How to complete this task :: Using the data below, count the lines that carry the string "parábola" and write only the count.
[Opening Data for processing section]
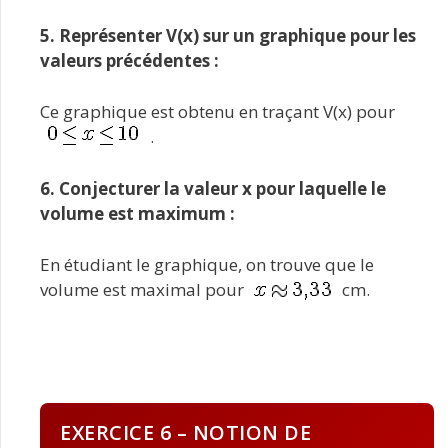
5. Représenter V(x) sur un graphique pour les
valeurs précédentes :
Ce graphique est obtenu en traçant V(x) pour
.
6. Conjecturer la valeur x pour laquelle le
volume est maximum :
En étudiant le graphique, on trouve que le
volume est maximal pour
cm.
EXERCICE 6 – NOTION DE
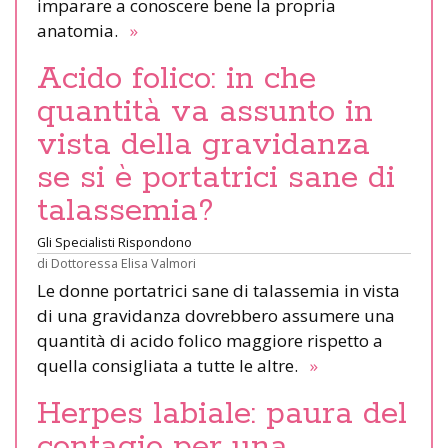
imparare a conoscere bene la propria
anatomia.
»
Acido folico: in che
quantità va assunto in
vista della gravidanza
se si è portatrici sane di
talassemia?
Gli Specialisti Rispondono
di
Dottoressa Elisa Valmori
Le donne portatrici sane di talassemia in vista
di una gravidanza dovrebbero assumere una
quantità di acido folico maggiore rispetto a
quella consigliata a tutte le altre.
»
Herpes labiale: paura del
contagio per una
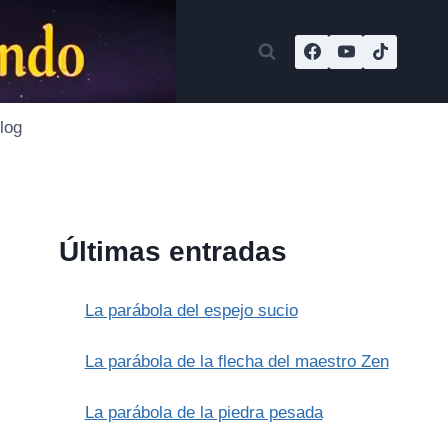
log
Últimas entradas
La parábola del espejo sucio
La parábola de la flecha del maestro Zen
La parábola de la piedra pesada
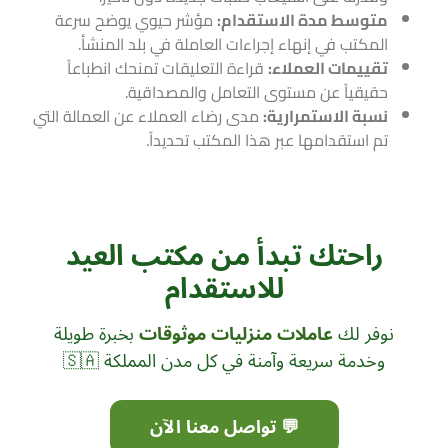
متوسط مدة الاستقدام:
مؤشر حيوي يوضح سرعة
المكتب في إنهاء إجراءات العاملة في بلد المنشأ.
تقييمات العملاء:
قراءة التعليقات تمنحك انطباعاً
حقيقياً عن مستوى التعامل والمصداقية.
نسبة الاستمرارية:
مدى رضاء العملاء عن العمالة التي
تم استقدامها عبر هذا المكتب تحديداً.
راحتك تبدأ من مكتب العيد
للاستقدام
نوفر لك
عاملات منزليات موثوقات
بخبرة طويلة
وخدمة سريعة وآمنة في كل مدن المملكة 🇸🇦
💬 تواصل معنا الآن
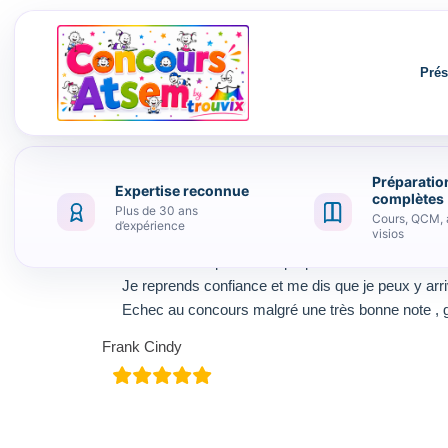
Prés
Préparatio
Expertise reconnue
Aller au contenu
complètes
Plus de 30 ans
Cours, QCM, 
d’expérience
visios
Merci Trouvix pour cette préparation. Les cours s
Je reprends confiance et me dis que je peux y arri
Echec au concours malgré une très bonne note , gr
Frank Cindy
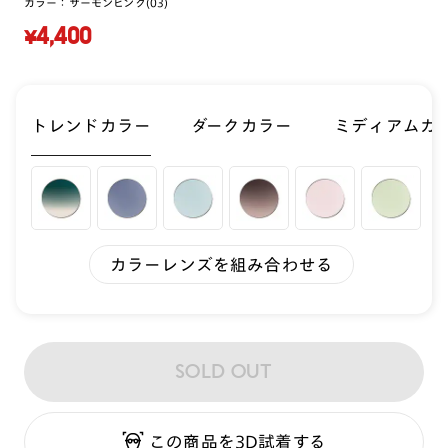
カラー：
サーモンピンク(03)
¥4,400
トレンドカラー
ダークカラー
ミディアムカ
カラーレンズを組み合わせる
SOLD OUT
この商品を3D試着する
[Closing Data for processing section]
Your solution :: 3